*MATERIAL TO PROCESS*

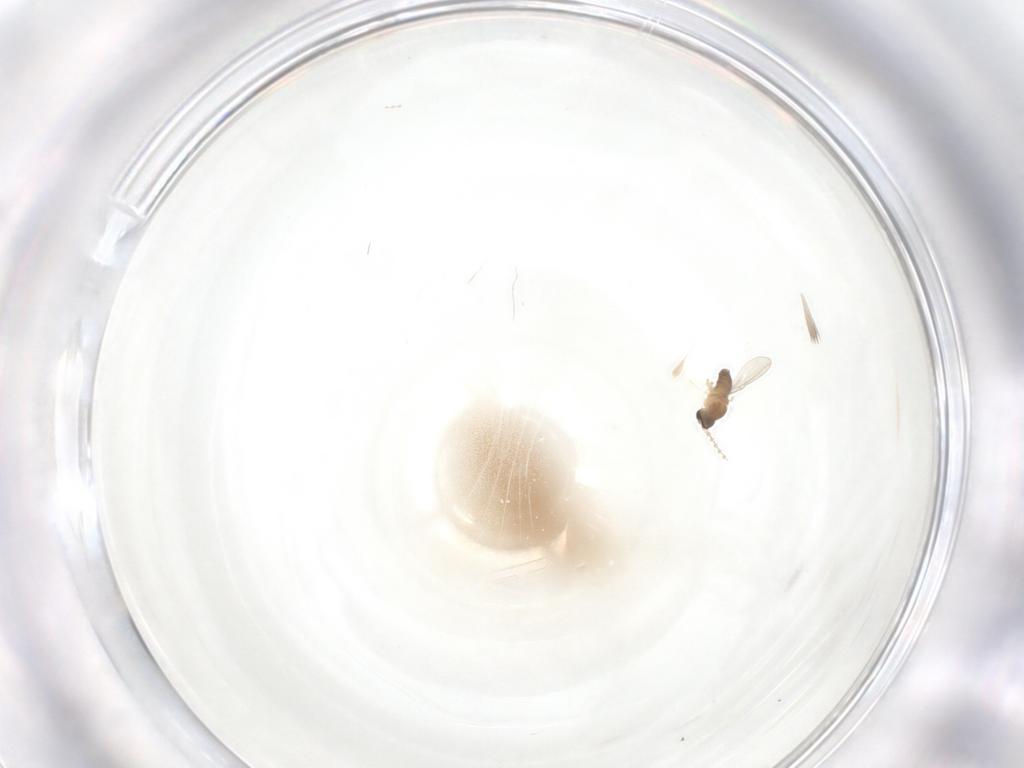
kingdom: Animalia
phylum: Arthropoda
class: Insecta
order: Diptera
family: Cecidomyiidae
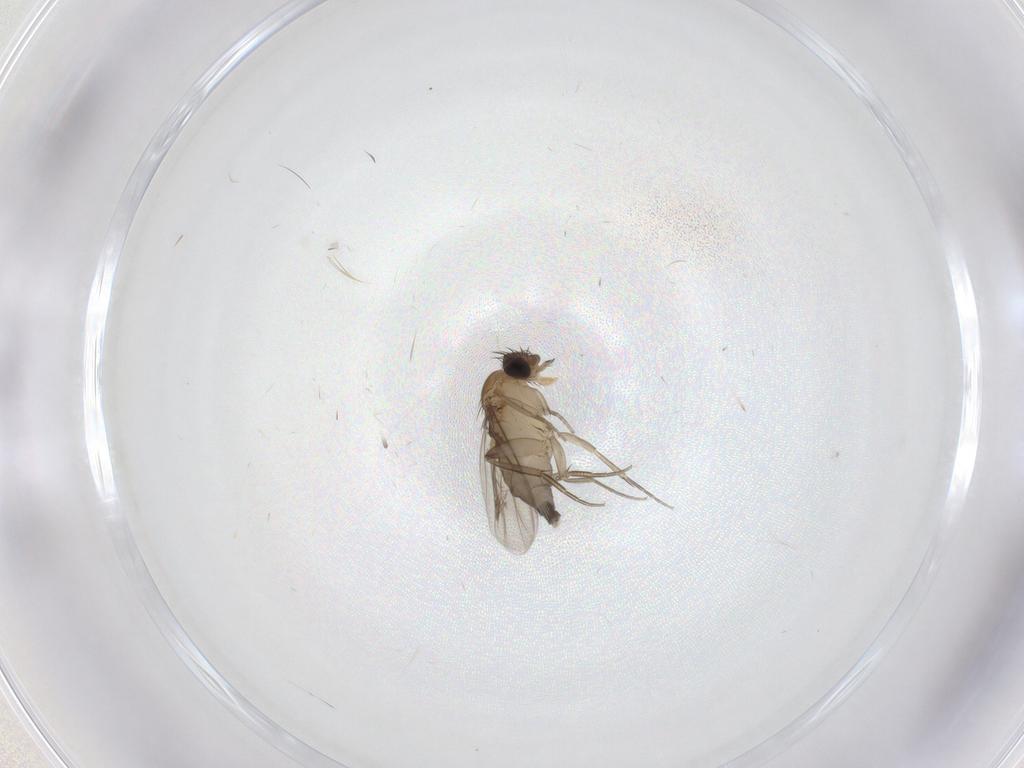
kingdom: Animalia
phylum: Arthropoda
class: Insecta
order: Diptera
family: Phoridae
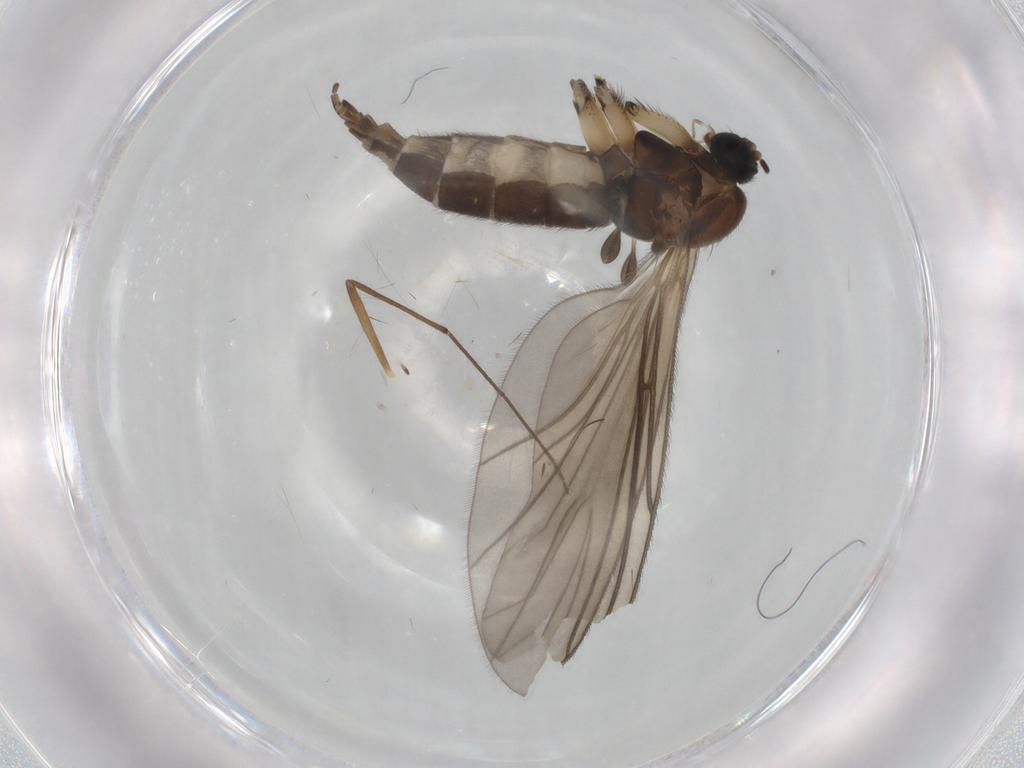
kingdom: Animalia
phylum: Arthropoda
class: Insecta
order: Diptera
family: Sciaridae
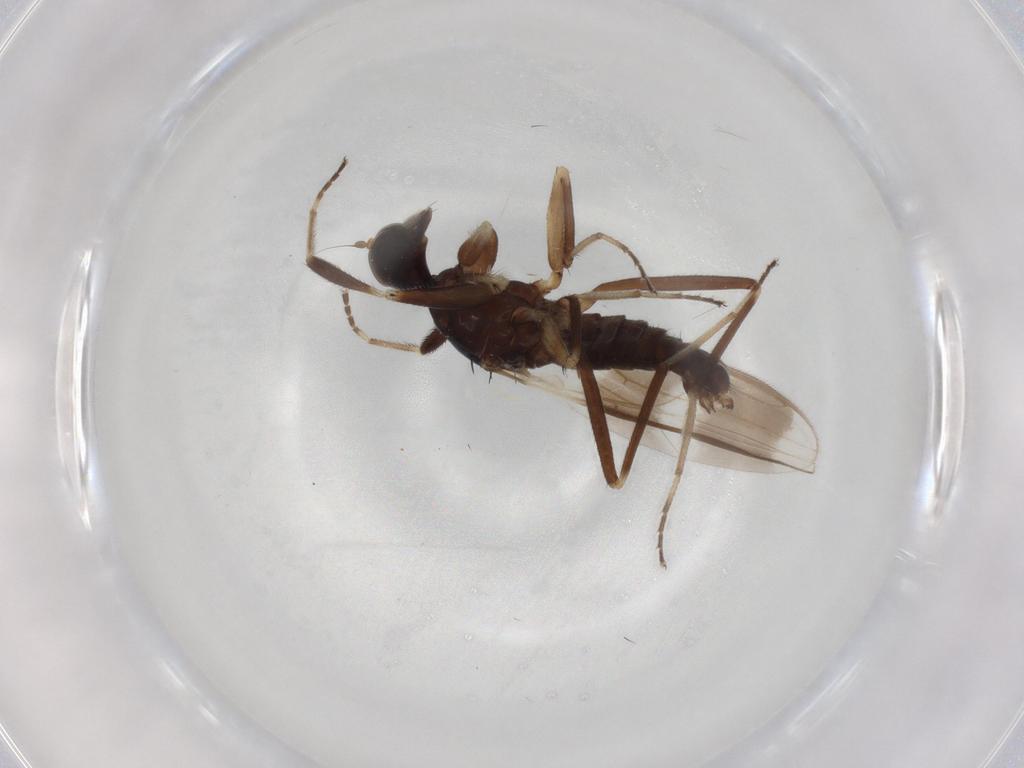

*WORK TO BE COMPLETED*
Copy out every naming line from the material word for word, leaving out the pictures.

*RESULT FOR THIS EXERCISE*
kingdom: Animalia
phylum: Arthropoda
class: Insecta
order: Diptera
family: Cecidomyiidae
kingdom: Animalia
phylum: Arthropoda
class: Insecta
order: Diptera
family: Phoridae
kingdom: Animalia
phylum: Arthropoda
class: Insecta
order: Diptera
family: Sciaridae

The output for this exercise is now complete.